Set on the isolated, claustrophobic island of Inishmaan in 1934, “Cripple” features a resident busybody, JohnnyPateenMike (Dermot Crowley), who’s done his level best to help his elderly mother (Nancy E. Carroll) drink herself to death; a young woman, Helen (Clare Dunne), who curses freely and pegs everyone with eggs, while her brother, Bartley (Laurence Kinlan), moons over American candies and telescopes; BabbyBobby (Liam Carney), a rough-hewn seaman; two bored, aging sisters, Kate (Ingrid Craigie) and Eileen (Dearbhla Molloy), who run a sparsely stocked store while trying to keep their patience with annoying customers; and Billy (Tadhg Murphy), the orphaned title character, whom the sisters care for, but who longs to break free from his sad, tightly circumscribed life.
So when a Hollywood filmmaker arrives at the neighboring island of Inishmore to shoot a movie, Billy hitches a boat ride in hopes of landing a part. When he doesn’t return, the locals are left to wonder whether Billy’s found success or is struggling with his health.

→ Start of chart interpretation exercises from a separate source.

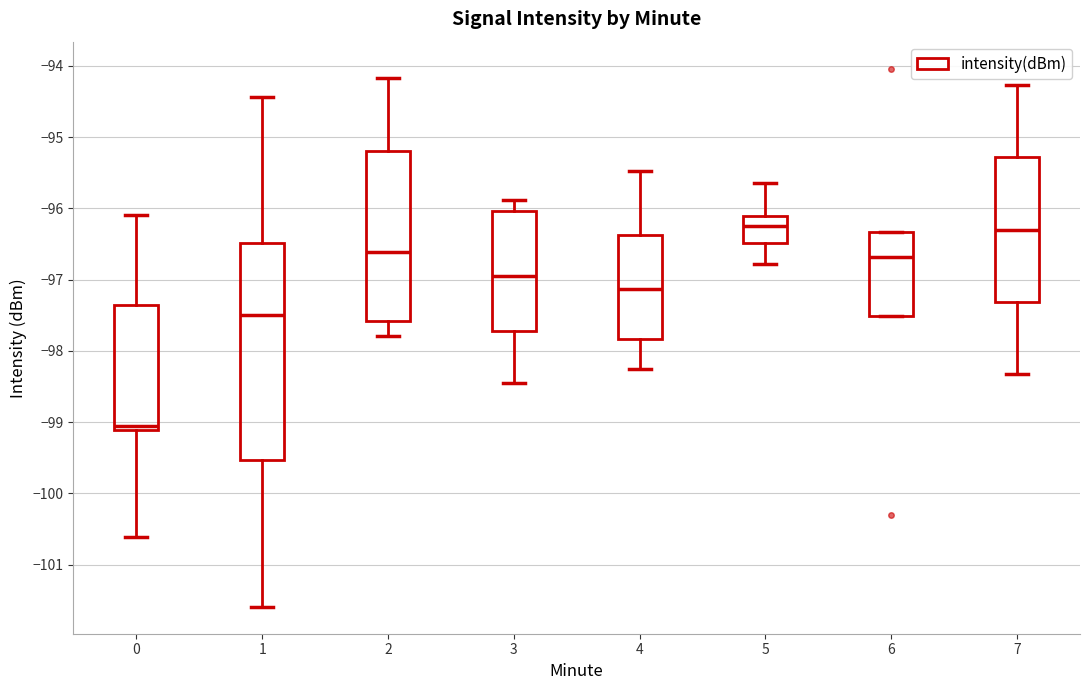

Which box is the tallest, from its lower edge to its upper edge?

1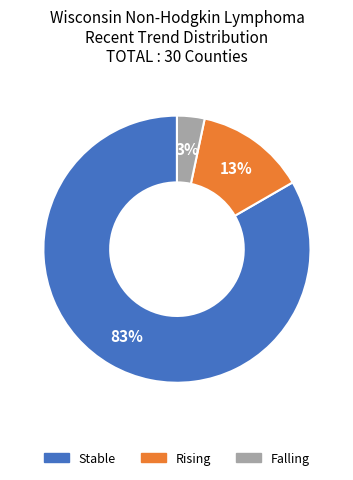

Is there a majority slice in this chart?

Yes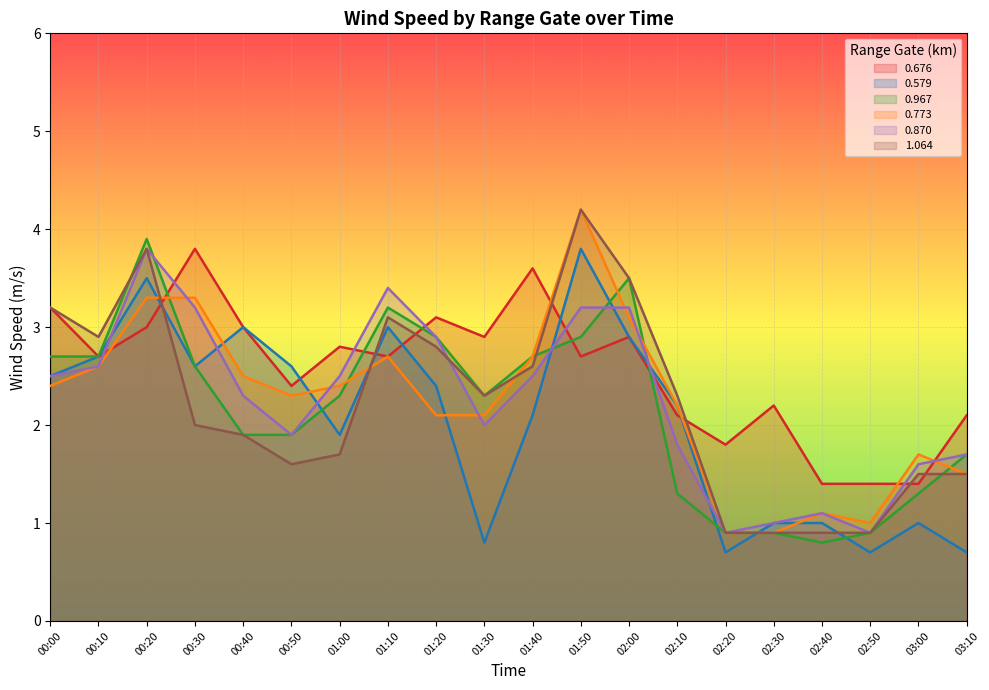

Reading left to right, what are all the values shown in this chart?

0.676: 3.2	2.7	3.0	3.8	3.0	2.4	2.8	2.7	3.1	2.9	3.6	2.7	2.9	2.1	1.8	2.2	1.4	1.4	1.4	2.1
0.579: 2.5	2.7	3.5	2.6	3.0	2.6	1.9	3.0	2.4	0.8	2.1	3.8	2.9	2.2	0.7	1.0	1.0	0.7	1.0	0.7
0.967: 2.7	2.7	3.9	2.6	1.9	1.9	2.3	3.2	2.9	2.3	2.7	2.9	3.5	1.3	0.9	0.9	0.8	0.9	1.3	1.7
0.773: 2.4	2.6	3.3	3.3	2.5	2.3	2.4	2.7	2.1	2.1	2.7	4.2	3.1	2.2	0.9	0.9	1.1	1.0	1.7	1.5
0.870: 2.5	2.6	3.8	3.2	2.3	1.9	2.5	3.4	2.9	2.0	2.5	3.2	3.2	1.8	0.9	1.0	1.1	0.9	1.6	1.7
1.064: 3.2	2.9	3.8	2.0	1.9	1.6	1.7	3.1	2.8	2.3	2.6	4.2	3.5	2.3	0.9	0.9	0.9	0.9	1.5	1.5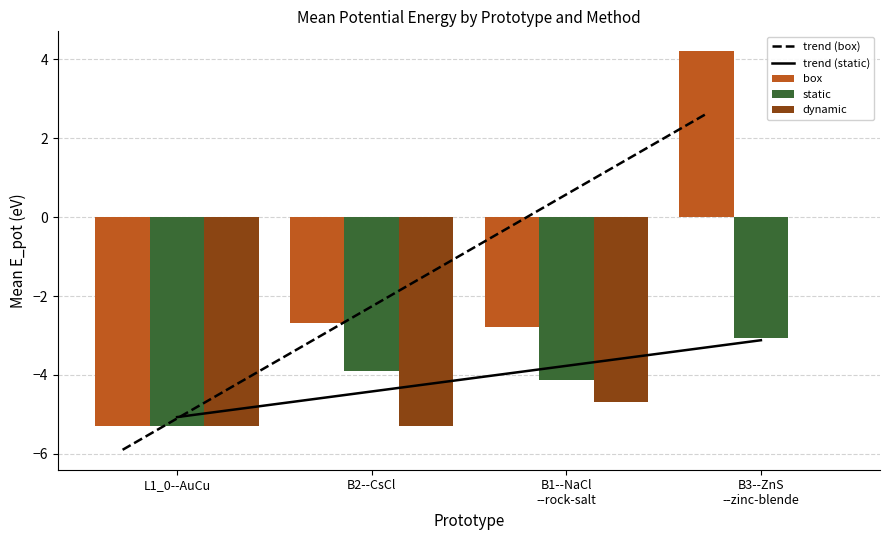

What is the total value across all series at L1_0--AuCu?

-26.8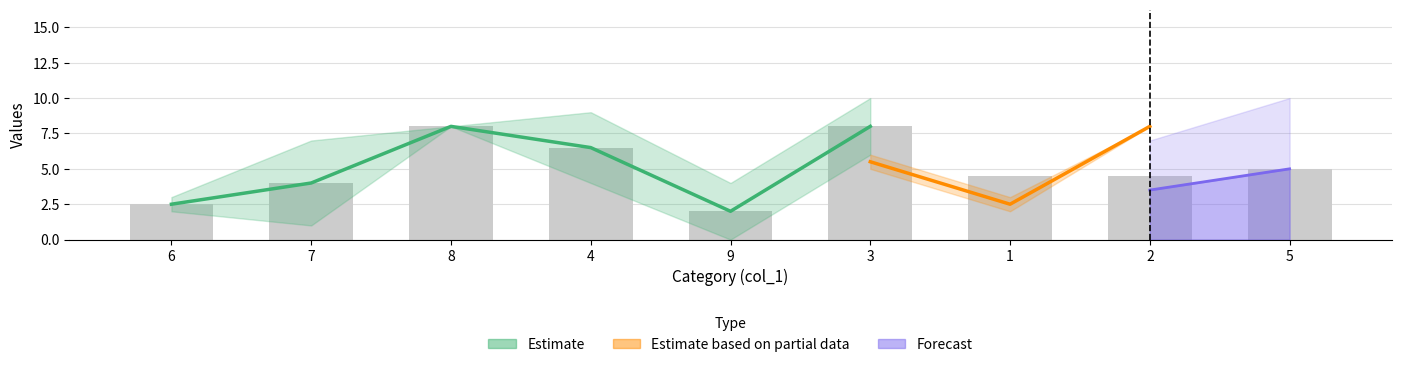

Is it true that col_3 equals 6 at 3?

True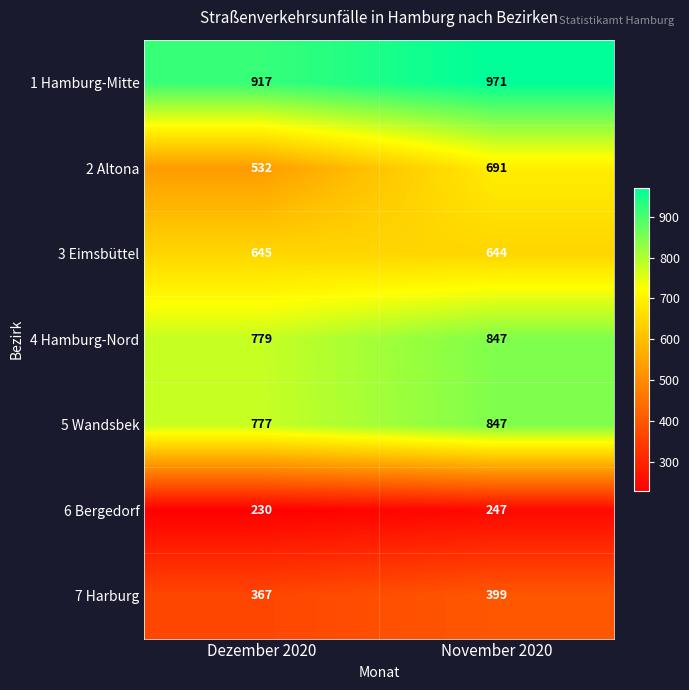

Reading left to right, what are all the values shown in this chart?

1 Hamburg-Mitte: 917	971
2 Altona: 532	691
3 Eimsbüttel: 645	644
4 Hamburg-Nord: 779	847
5 Wandsbek: 777	847
6 Bergedorf: 230	247
7 Harburg: 367	399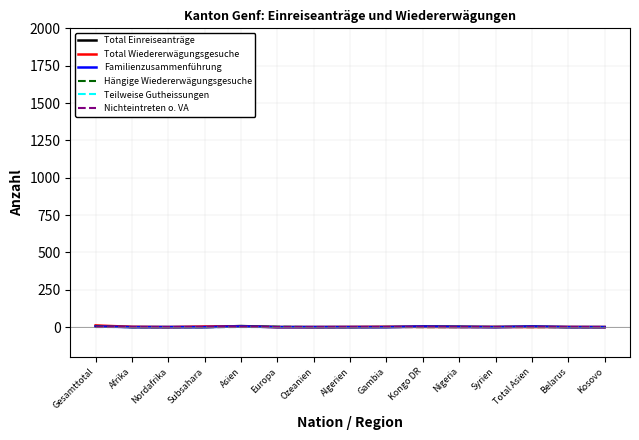

What is the average value of the Familienzusammenführung series?

1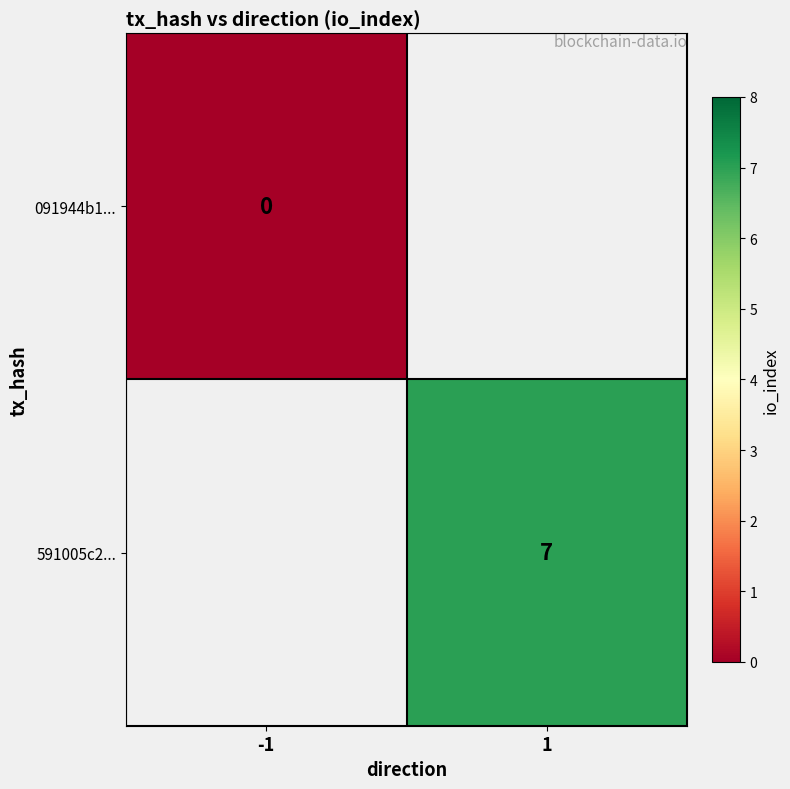

The 591005c2... series shows 7 at 1. True or false?

True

During the play’s opening scene between the two sisters, audience members quickly develop an ear for the characters’ dialect and also become acclimated to the relentlessly slow rhythms of life on this island. To really get the sense of why the residents are so often irritated with each other, the audience experiences the numbing, Beckett-like sameness of their days and conversations — especially when JohnnyPateenMike’s gossip includes such limp fare as a brotherly spat and a dust-up between a goose and a cat.
McDonagh’s script masterfully evokes this oppressive monotony while still being sharply funny — which is no small or easy task for a writer.
And while I normally bristle at watching characters being mean and cruel to each other, I found myself ultimately seduced by “Cripple”’s sorry lot. Yes, they’re selfish, annoyed, frustrated, and self-absorbed; but they’re also each quite vulnerable, in that they depend on each other to reinforce their individual roles in this ragtag community. Indeed, antagonistic relationships seem to be what provide these wearied souls with a purpose, so that they can bring themselves to get up each morning.
The cast offers uniformly outstanding performances — the interplay between Carroll and Crowley, as well as that between Craigie and Molloy, is often marvelously fun, as is Dunne’s (appropriately) larger-than-life presence on stage — and the technical aspects are top notch, too. (One botched lighting cue on opening night will surely be rectified.) Francis O’Connor’s sets and costumes, Davy Cunningham’s lighting design, and John Leonard’s sound design combine to great effect.
Admittedly, with a running time of nearly three hours, there is a stretch during the second act when you wonder where the story will head next, and how it will all finally be wrapped up. But director Garry Hynes keeps things moving while never betraying the island’s snail-like pace, and manages to serve up a darkly funny, memorable, and thoroughly satisfying evening of theater. Catch it if you can.